What you will do:
Please repeat the records from the very first line through the line with "state / province: Cauca", swapping "collector number" for "collector no." and changing nothing else.

Data for this task:

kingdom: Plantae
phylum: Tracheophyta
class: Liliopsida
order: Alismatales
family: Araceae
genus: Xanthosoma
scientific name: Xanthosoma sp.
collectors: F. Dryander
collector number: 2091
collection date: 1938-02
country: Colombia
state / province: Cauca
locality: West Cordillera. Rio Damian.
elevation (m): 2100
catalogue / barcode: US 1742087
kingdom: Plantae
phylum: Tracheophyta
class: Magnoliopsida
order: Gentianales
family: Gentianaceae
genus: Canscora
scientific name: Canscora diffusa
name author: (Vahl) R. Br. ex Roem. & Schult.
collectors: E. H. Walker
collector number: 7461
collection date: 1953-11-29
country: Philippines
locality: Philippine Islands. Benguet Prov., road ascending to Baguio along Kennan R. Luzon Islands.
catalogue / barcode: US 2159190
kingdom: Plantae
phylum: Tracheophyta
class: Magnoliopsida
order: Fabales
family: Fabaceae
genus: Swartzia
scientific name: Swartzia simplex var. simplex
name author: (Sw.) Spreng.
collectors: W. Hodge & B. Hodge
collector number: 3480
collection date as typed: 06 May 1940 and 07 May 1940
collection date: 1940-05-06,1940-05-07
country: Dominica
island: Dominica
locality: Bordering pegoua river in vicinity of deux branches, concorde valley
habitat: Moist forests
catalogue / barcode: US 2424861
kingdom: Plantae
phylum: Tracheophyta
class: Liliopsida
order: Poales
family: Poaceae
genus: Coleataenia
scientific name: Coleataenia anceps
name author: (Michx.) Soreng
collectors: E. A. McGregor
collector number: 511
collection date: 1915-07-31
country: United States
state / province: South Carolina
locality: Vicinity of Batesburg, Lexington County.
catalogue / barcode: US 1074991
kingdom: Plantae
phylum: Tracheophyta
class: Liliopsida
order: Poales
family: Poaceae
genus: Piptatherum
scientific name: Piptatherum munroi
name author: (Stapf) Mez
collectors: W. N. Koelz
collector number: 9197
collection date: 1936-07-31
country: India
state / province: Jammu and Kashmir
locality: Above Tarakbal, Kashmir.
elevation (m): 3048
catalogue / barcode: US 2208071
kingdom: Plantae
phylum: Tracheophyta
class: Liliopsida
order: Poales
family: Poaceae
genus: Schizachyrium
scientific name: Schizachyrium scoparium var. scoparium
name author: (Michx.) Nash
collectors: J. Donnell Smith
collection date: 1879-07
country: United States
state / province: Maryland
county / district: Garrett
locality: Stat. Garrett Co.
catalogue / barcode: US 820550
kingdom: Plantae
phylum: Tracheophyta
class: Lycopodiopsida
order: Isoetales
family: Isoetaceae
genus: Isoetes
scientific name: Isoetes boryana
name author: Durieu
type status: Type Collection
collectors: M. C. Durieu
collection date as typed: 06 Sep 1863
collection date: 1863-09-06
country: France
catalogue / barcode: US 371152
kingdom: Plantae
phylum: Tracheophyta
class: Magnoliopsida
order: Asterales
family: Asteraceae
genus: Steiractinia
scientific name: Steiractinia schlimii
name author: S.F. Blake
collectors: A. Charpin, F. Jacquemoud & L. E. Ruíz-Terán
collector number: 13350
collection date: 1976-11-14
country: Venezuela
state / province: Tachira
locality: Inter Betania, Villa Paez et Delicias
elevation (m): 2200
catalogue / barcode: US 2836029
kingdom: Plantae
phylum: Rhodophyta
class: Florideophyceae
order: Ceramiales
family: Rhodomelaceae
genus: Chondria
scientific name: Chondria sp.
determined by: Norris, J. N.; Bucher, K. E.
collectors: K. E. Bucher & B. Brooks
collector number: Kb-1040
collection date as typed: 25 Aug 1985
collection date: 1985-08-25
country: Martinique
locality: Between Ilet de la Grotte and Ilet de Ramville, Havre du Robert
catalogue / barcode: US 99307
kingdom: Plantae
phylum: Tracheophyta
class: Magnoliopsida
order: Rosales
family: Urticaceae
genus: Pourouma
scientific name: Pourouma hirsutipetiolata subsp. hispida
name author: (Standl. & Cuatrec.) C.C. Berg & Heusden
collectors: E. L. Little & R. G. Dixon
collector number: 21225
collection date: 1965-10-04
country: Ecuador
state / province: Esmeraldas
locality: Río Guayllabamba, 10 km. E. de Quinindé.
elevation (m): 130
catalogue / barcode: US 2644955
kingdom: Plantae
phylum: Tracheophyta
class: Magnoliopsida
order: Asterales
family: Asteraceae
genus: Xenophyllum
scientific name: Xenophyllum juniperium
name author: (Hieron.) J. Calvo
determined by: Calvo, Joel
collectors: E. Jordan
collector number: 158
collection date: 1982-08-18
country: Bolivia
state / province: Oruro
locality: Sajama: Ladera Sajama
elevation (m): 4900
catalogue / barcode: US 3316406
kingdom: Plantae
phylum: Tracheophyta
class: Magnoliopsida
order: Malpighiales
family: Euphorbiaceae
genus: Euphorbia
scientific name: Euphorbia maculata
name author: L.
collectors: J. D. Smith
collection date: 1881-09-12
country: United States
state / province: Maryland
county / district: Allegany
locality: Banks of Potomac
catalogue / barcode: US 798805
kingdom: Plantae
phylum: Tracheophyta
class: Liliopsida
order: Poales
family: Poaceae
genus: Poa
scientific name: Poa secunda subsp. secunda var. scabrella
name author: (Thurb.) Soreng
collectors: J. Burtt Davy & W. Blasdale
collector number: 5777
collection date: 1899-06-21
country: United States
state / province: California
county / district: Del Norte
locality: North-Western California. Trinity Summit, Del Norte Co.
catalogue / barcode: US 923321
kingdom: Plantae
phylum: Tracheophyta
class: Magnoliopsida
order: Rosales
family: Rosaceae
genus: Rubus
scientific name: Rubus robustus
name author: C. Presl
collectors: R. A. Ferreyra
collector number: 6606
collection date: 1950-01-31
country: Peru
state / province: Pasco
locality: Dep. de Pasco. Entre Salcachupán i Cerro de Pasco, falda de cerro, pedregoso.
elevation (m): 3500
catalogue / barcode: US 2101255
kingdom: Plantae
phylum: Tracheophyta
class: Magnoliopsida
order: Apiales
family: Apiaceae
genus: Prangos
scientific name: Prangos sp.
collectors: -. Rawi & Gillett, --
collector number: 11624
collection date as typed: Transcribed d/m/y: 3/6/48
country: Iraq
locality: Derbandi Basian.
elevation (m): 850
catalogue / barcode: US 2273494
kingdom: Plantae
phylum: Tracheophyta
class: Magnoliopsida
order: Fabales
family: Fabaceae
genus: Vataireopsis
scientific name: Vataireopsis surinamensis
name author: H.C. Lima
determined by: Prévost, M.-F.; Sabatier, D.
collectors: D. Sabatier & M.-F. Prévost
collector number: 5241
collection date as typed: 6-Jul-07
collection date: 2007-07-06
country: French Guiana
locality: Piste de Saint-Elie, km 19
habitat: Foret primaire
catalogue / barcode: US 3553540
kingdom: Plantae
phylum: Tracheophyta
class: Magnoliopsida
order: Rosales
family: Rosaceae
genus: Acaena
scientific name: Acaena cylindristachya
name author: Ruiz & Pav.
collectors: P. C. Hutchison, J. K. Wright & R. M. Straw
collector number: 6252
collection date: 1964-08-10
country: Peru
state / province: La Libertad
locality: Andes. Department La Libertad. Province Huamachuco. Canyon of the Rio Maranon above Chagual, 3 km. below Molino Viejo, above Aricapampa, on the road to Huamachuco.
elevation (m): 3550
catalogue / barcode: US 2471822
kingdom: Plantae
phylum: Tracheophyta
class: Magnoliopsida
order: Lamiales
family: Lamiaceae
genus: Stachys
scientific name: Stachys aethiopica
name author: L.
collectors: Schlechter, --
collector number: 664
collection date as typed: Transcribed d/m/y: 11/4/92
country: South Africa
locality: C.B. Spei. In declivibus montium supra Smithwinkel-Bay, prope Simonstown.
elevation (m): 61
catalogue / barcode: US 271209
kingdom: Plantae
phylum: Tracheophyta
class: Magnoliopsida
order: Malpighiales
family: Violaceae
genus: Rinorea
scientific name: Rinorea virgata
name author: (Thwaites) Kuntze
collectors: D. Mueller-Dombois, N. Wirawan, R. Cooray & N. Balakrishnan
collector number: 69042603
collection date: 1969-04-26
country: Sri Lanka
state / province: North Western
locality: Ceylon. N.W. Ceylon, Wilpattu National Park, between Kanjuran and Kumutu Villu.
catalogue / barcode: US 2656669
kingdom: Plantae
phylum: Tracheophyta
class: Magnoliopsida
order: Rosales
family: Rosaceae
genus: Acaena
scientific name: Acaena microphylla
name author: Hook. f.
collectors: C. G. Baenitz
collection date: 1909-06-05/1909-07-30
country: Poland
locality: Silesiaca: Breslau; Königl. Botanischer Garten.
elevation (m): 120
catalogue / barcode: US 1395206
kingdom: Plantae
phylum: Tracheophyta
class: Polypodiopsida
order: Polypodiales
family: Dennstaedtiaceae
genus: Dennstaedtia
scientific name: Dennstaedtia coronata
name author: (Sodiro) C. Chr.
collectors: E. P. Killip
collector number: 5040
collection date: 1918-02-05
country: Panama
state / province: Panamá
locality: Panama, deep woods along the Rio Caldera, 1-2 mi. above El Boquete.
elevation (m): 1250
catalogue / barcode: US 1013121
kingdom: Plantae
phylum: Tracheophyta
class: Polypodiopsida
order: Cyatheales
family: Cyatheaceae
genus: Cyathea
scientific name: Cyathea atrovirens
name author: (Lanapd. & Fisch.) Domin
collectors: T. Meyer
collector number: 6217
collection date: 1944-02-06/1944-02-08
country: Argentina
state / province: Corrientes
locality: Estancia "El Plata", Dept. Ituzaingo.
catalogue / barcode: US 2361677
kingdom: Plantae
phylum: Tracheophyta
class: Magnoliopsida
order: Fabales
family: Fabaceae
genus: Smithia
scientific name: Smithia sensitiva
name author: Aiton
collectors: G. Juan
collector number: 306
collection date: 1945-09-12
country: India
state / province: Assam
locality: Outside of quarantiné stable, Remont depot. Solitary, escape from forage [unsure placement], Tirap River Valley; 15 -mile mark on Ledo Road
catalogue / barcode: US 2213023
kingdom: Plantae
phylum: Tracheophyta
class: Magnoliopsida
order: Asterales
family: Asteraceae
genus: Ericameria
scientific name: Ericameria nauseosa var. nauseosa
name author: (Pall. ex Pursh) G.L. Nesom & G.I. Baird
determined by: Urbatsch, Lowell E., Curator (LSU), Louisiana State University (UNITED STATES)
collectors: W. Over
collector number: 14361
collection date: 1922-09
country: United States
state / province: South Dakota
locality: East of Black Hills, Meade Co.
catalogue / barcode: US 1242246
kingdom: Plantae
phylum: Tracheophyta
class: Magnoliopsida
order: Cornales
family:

Correct output:
kingdom: Plantae
phylum: Tracheophyta
class: Liliopsida
order: Alismatales
family: Araceae
genus: Xanthosoma
scientific name: Xanthosoma sp.
collectors: F. Dryander
collector no.: 2091
collection date: 1938-02
country: Colombia
state / province: Cauca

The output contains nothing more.